→ **Instructions for the task**
A faithful copy of all the data is the goal; omit the pictures.

[[ Provided material, beginning ]]

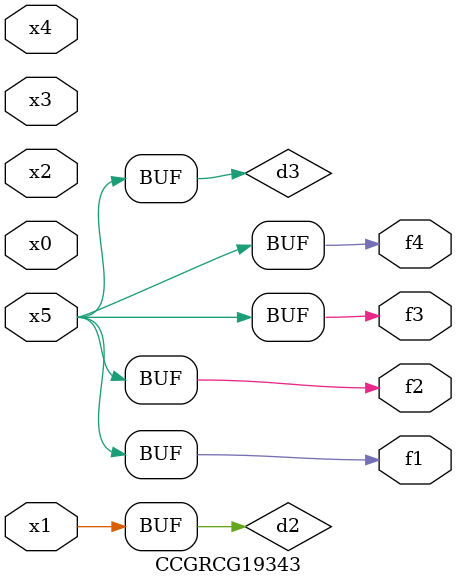
<source format=v>
module CCGRCG19343(
	input x0, x1, x2, x3, x4, x5,
	output f1, f2, f3, f4
);

	wire d1, d2, d3;

	not (d1, x5);
	or (d2, x1);
	xnor (d3, d1);
	assign f1 = d3;
	assign f2 = d3;
	assign f3 = d3;
	assign f4 = d3;
endmodule

</source>
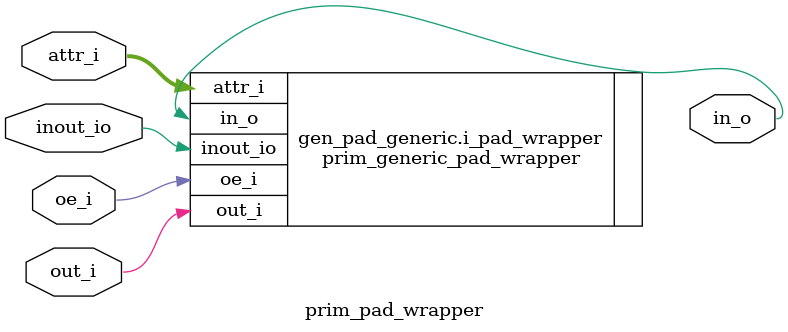
<source format=v>
module prim_pad_wrapper (
	inout_io,
	in_o,
	out_i,
	oe_i,
	attr_i
);
	localparam prim_pkg_ImplGeneric = 0;
	parameter integer Impl = prim_pkg_ImplGeneric;
	parameter [31:0] AttrDw = 6;
	inout wire inout_io;
	output wire in_o;
	input out_i;
	input oe_i;
	input [(AttrDw - 1):0] attr_i;
	localparam ImplGeneric = 0;
	localparam ImplXilinx = 1;
	generate
		if ((Impl == ImplGeneric)) begin : gen_pad_generic
			prim_generic_pad_wrapper #(.AttrDw(AttrDw)) i_pad_wrapper(
				.inout_io(inout_io),
				.in_o(in_o),
				.out_i(out_i),
				.oe_i(oe_i),
				.attr_i(attr_i)
			);
		end
		else if ((Impl == ImplXilinx)) begin : gen_pad_xilinx
			prim_xilinx_pad_wrapper #(.AttrDw(AttrDw)) i_pad_wrapper(
				.inout_io(inout_io),
				.in_o(in_o),
				.out_i(out_i),
				.oe_i(oe_i),
				.attr_i(attr_i)
			);
		end
	endgenerate
endmodule

</source>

[[ Provided material, end ]]

→ **The answer**
<source format=v>
module CCGRCG19343(
	input x0, x1, x2, x3, x4, x5,
	output f1, f2, f3, f4
);

	wire d1, d2, d3;

	not (d1, x5);
	or (d2, x1);
	xnor (d3, d1);
	assign f1 = d3;
	assign f2 = d3;
	assign f3 = d3;
	assign f4 = d3;
endmodule

</source>
<source format=v>
module prim_pad_wrapper (
	inout_io,
	in_o,
	out_i,
	oe_i,
	attr_i
);
	localparam prim_pkg_ImplGeneric = 0;
	parameter integer Impl = prim_pkg_ImplGeneric;
	parameter [31:0] AttrDw = 6;
	inout wire inout_io;
	output wire in_o;
	input out_i;
	input oe_i;
	input [(AttrDw - 1):0] attr_i;
	localparam ImplGeneric = 0;
	localparam ImplXilinx = 1;
	generate
		if ((Impl == ImplGeneric)) begin : gen_pad_generic
			prim_generic_pad_wrapper #(.AttrDw(AttrDw)) i_pad_wrapper(
				.inout_io(inout_io),
				.in_o(in_o),
				.out_i(out_i),
				.oe_i(oe_i),
				.attr_i(attr_i)
			);
		end
		else if ((Impl == ImplXilinx)) begin : gen_pad_xilinx
			prim_xilinx_pad_wrapper #(.AttrDw(AttrDw)) i_pad_wrapper(
				.inout_io(inout_io),
				.in_o(in_o),
				.out_i(out_i),
				.oe_i(oe_i),
				.attr_i(attr_i)
			);
		end
	endgenerate
endmodule

</source>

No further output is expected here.